Schluckauf
D 1989, 92 min
Vom hässlichen Entlein zum Schwan. Roland Klick hält sich nicht bei den Klischees auf, sondern formuliert im Rekurs auf das Märchen eine Liebeserklärung an das Kino!
Synopsis
Die ersten Schritte in einer neuen Welt fallen immer schwer. Da steht sie jetzt, mit ihrem Aluminiumkoffer, in dem sie ihre Wintersachen verstaut hat, im düsteren Flur eines Berliner Altbaus und weiß nicht so recht, ob sie ihrer eigenen Courage trauen soll. Gertie aus Jübek (‚nicht Lübeck‘)“ ist dem Supermodel Chantal aus ihrem kleinen Dorf nach Berlin gefolgt, wo sie sich in ihrer aufgedonnerten Kreuzberger WG einnistet, die in ihrer Kulissenhaftigkeit das Trügerische ihrer fragilen Star-Existenz nach außen – und damit an die Oberfläche kehrt. Chantals Fassage beginnt zu bröckeln, während sich Gertie neu erfindet. „Es ist diese Verwandlungsfähigkeit, die sie nicht nur zum Mittelpunkt des Films macht, sondern zu seinem Medium und seiner Perspektive. Zu der Seele (des Kinos), vor der alles Wirkliche ‘heilig’ ist und alles ‘wirklich’, was das Kino kann.“ (Ulrich von Berg)
Pressestimmen
Die Klick typische Szene besteht nicht aus Hauptsätzen und untergeordneten Nebensätzen, die alles syntaktisch gefällig machen, sondern aus der Gleichberechtigung der Haupt- und allenfalls nebengeordneten Nebensätze. Dazwischen sind die Fugen, die allein beim Zuschauen gefüllt werden können. Klick, er hat „Schluckauf“ selbst geschrieben, ist ein Magier der Ellipse, und sein Metier ist Verkürzung des Wegs zwischen dem Bild und seinem Zuschauer: jede Auslassung ist eine Einladung, eine offene Tür zum Eintritt in den Imaginationsraum des Kinos; eine permanente Offerte an den Zuschauer, ohne den das Kino nur eine Dunkelkammer und der Film nur eine Dunkelziffer ist und ein Gerücht. (Peter W. Jansen, tip 9/92)

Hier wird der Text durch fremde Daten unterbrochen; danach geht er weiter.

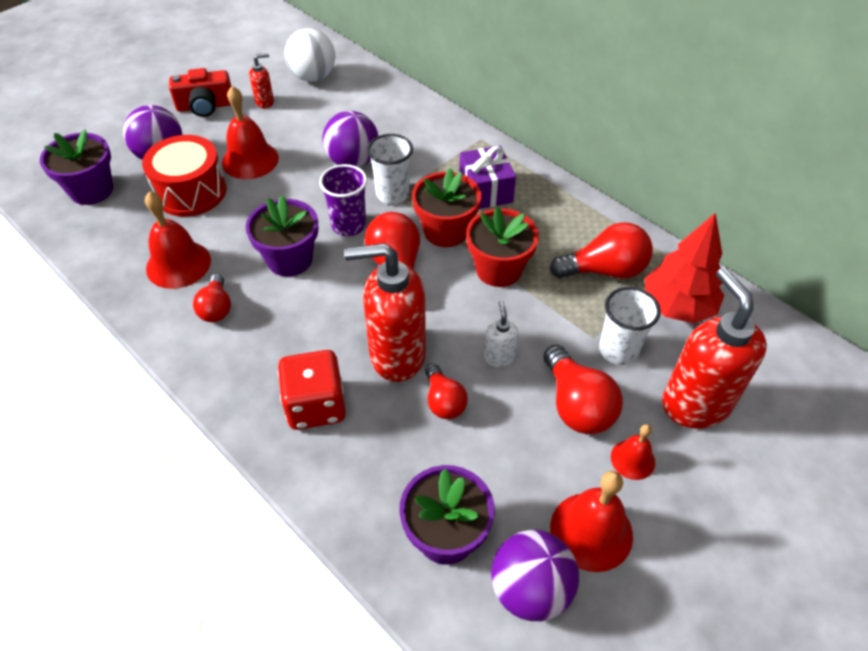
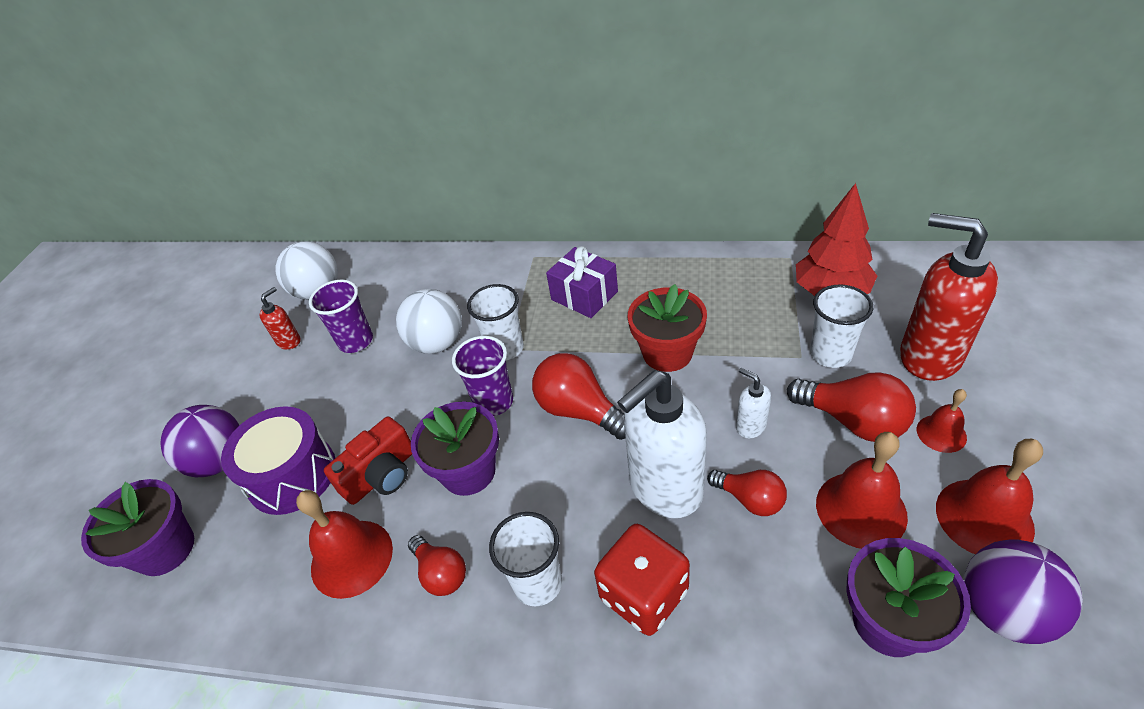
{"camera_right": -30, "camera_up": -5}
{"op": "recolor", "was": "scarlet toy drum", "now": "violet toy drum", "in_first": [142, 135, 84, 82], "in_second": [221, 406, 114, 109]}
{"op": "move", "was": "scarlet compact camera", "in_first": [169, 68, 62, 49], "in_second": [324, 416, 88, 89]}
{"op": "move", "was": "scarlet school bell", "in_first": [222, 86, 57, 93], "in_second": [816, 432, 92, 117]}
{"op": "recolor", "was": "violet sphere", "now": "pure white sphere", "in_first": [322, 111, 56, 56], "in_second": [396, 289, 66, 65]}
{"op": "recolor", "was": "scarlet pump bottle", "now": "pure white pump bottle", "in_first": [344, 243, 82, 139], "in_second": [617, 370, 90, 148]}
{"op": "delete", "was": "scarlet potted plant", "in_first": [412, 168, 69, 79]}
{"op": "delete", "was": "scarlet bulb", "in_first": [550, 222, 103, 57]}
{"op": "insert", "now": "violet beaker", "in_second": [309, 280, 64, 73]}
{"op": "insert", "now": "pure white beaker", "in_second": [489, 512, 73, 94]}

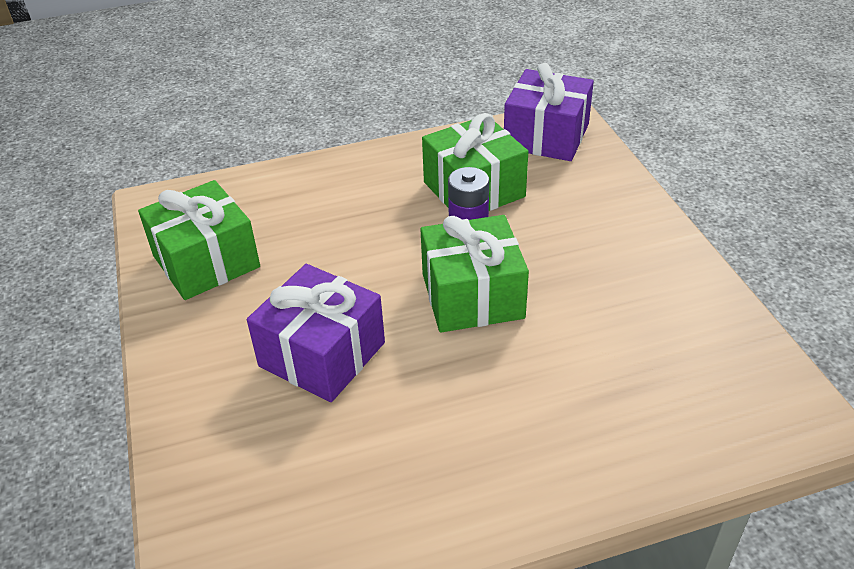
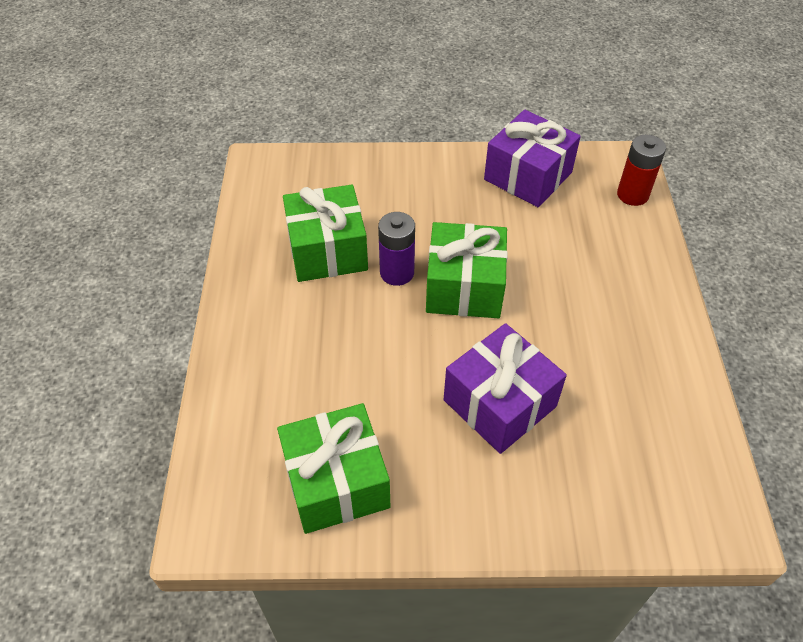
{"camera_right": -75, "camera_up": 10}
{"op": "move", "was": "violet wrapped gift", "in_first": [504, 63, 90, 98], "in_second": [484, 110, 97, 97]}
{"op": "insert", "now": "scarlet AA battery", "in_second": [617, 134, 49, 72]}

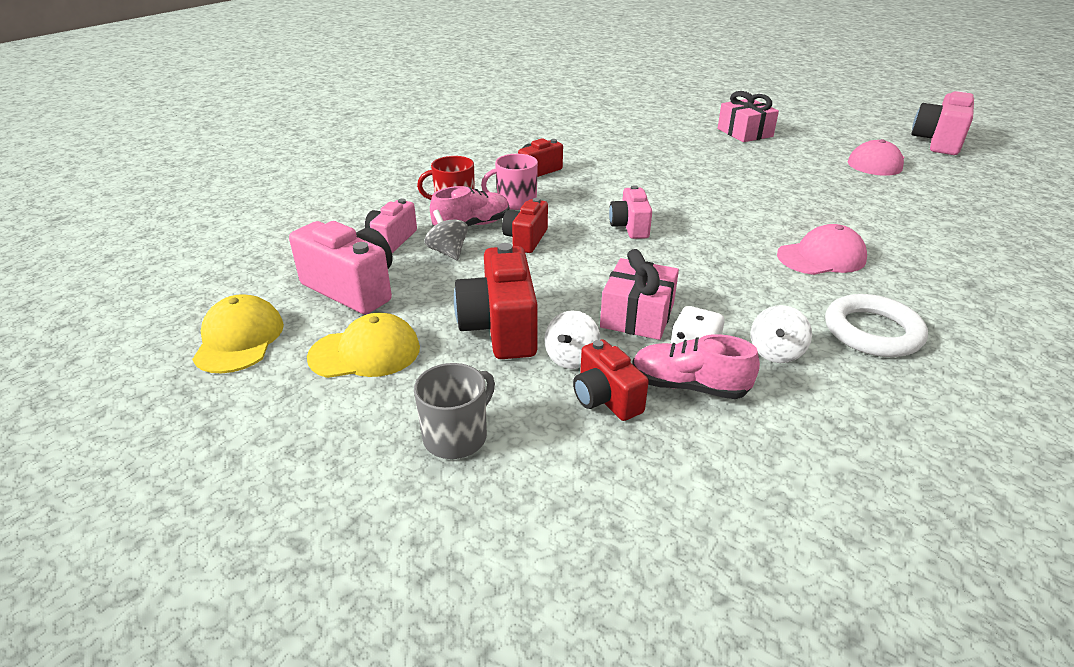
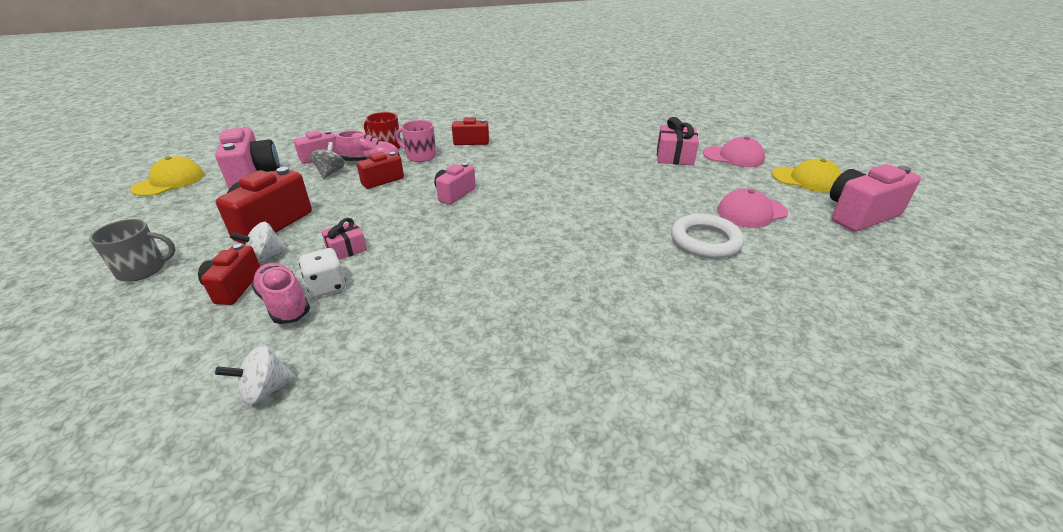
{"camera_right": 35, "camera_up": 0}
{"op": "move", "was": "golden cap", "in_first": [307, 313, 113, 65], "in_second": [772, 159, 70, 34]}
{"op": "resize", "was": "rosy wrapped gift", "in_first": [600, 249, 79, 91], "in_second": [321, 218, 46, 42], "ratio": 0.61}
{"op": "move", "was": "pure white spinning top", "in_first": [750, 305, 62, 58], "in_second": [215, 344, 81, 61]}
{"op": "move", "was": "rosy cap", "in_first": [777, 224, 90, 51], "in_second": [703, 137, 62, 30]}
{"op": "move", "was": "pure white ring", "in_first": [825, 294, 103, 63], "in_second": [671, 214, 73, 45]}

Daß dies ein Film von Roland Klick ist, scheint mehr als erstaunlich. Von ihm hätte man ihn kaum erwartet. Mit dem Abenteuer „Schluckauf“ scheint Klick sich selber wie durch einen Kopfsprung aus allen Zwängen des Imponieren-Wollens befreit zu haben. Der Film macht sich, wie seine Heldin, ehr kleiner als er ist; er verbirgt spielerisch, wie überlegt seine Puzzle-Strategie ist; seine Montage-Virtuosität, etwa in der Verfolgungsjagd auf der U-Bahn-Station, hat die Leichtigkeit des Gekonnten. (...) Nicht nur ein Querschläger von wunderlichem Ehrgeiz, sondern ein Vorbote. Vielleicht bekommt das Kino noch mal Lust, sich neu zu erfinden. (Urs Jenny, Der Spiegel)
Weitere Texte
Am 26. Juni 1991 befand die Vergabekommission der Filmförderungsanstalt FFA, dass Roland Klicks Film SCHLUCKAUF, den sie mit 270 000 DM bezuschusst hatte, sich „so weit unter dem erforderlichen Niveau bewege“, dass sie ihn nicht abnehmen könne und dass das einst bewilligte Darlehen zurückzuzahlen sei. Als Grund für diesen Beschluss gab das zehnköpfige Gremium an, „daß der Film unter Berücksichtigung des dramaturgischen Aufbaus, der Gestaltung, der schauspielerischen Leistung, der Kameraführung und des Bildausschnitts nicht geeignet ist, zur Verbesserung der Qualität des deutschen Films beizutragen“. Eine Zurückforderung der Fördersumme hatte es in der Geschichte der Filmförderung in Deutschland bis dato nicht gegeben. Nicht nur aus diesem Grund brachten die Beanstandungen der Förderanstalt filmpolitische Brisanz mit sich.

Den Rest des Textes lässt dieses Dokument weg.